> **Exercise directions**
Filter the data below for the string "pied" and copy each matching line.

[Opening Input records section]

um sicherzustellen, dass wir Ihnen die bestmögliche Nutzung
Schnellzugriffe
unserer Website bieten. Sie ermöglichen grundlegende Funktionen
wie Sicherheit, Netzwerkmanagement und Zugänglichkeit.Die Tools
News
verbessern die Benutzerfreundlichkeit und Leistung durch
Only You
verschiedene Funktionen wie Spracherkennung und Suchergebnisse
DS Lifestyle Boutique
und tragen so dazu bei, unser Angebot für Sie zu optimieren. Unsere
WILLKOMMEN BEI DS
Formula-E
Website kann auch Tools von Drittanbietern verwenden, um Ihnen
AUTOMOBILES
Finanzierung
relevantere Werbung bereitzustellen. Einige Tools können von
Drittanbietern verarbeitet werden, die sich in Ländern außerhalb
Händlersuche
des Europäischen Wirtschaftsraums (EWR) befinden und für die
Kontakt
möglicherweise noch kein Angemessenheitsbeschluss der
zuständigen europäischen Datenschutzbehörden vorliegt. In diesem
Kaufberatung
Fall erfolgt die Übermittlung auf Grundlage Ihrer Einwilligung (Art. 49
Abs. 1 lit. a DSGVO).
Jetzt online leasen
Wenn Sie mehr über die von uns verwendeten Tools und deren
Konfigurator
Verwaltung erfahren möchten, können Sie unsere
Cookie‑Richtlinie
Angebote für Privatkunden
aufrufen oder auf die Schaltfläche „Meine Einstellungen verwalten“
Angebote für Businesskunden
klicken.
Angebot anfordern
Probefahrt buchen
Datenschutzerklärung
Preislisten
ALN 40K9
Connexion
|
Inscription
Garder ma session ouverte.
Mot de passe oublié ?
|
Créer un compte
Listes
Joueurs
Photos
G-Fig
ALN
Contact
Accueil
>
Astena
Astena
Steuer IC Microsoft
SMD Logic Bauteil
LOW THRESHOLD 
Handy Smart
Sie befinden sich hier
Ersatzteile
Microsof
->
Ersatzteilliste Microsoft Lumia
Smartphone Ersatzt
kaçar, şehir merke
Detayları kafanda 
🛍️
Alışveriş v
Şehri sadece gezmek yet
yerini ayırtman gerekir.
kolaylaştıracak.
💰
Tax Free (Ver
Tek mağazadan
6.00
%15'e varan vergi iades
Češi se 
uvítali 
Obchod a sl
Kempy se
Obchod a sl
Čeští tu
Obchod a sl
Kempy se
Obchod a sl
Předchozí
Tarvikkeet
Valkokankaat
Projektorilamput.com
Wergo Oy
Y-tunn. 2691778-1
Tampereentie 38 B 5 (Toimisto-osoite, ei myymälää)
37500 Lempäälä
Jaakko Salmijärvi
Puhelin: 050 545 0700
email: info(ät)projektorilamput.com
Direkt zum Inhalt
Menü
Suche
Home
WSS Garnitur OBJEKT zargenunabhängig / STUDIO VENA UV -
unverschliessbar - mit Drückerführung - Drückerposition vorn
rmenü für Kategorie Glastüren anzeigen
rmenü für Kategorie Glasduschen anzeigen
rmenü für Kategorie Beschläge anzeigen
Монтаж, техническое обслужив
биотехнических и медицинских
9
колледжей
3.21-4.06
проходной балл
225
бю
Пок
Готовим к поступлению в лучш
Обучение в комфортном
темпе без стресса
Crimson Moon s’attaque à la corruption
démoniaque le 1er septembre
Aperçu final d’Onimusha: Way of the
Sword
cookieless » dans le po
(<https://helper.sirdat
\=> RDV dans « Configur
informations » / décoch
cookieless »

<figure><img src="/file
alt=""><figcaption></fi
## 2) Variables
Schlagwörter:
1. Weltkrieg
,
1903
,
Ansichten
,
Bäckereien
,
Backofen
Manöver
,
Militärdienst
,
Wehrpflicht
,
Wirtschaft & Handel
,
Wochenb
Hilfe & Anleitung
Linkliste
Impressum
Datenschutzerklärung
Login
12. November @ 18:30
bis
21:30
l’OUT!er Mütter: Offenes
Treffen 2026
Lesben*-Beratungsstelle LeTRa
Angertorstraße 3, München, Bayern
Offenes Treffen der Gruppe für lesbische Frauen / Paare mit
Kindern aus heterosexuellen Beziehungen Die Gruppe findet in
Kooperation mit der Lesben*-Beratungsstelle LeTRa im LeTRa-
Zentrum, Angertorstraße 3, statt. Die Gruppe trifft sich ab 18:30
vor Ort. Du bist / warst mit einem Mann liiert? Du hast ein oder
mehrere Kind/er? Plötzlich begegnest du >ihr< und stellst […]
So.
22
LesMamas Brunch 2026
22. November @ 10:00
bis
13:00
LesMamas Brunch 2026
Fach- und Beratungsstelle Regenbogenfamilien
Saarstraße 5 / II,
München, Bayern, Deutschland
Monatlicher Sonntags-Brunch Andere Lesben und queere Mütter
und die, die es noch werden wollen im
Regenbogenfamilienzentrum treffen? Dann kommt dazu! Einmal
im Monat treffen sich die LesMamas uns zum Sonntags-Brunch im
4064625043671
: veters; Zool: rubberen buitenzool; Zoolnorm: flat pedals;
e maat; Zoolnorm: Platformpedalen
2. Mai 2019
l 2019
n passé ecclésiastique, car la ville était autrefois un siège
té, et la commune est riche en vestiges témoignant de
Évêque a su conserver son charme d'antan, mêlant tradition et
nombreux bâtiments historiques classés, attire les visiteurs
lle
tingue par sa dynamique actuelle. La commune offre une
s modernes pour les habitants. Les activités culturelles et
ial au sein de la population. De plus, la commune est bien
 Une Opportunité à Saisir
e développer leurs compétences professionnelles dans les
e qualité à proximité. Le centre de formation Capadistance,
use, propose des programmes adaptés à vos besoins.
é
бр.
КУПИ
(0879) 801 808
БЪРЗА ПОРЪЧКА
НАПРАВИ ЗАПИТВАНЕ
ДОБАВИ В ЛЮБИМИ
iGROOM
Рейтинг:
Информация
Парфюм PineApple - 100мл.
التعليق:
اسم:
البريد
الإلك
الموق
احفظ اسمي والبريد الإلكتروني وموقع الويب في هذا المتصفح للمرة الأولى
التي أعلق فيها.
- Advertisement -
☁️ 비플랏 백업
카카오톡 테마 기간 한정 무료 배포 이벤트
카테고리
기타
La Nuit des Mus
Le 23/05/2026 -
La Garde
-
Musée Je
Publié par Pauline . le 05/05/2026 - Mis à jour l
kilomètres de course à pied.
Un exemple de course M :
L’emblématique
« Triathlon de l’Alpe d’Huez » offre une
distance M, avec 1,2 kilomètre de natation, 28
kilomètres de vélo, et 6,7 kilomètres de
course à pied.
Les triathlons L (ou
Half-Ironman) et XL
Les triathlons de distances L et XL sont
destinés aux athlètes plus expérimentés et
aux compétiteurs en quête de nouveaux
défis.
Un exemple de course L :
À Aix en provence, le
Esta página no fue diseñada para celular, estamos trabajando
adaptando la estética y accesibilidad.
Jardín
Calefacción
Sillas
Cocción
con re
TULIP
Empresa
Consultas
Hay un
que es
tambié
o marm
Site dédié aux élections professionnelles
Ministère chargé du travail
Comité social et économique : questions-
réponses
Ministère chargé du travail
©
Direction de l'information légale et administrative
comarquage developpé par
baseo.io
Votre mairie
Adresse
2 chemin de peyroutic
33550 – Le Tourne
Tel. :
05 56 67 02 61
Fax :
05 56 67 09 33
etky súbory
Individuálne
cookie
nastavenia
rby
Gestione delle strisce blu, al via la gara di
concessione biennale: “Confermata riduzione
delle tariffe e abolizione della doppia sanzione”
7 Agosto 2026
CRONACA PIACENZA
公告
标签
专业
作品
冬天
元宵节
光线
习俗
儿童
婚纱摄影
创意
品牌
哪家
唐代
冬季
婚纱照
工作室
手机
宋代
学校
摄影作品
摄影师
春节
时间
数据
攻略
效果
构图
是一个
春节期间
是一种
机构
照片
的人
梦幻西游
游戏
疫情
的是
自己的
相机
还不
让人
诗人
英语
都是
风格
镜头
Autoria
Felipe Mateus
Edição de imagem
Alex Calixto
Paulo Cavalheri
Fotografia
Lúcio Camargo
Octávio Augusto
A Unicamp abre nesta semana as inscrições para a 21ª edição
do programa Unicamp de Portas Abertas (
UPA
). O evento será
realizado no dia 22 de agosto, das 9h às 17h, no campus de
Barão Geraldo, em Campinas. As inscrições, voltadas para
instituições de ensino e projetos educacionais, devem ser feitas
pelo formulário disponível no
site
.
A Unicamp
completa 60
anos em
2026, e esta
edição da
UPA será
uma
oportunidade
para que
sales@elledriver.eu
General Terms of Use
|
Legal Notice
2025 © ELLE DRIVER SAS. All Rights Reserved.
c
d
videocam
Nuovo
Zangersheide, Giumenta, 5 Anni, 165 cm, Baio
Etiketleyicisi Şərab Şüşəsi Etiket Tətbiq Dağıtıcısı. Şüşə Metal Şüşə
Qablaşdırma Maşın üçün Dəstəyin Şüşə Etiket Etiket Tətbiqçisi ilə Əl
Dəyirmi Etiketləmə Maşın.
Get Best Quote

[Closing Input records section]

> **Answer**
kilomètres de course à pied.
course à pied.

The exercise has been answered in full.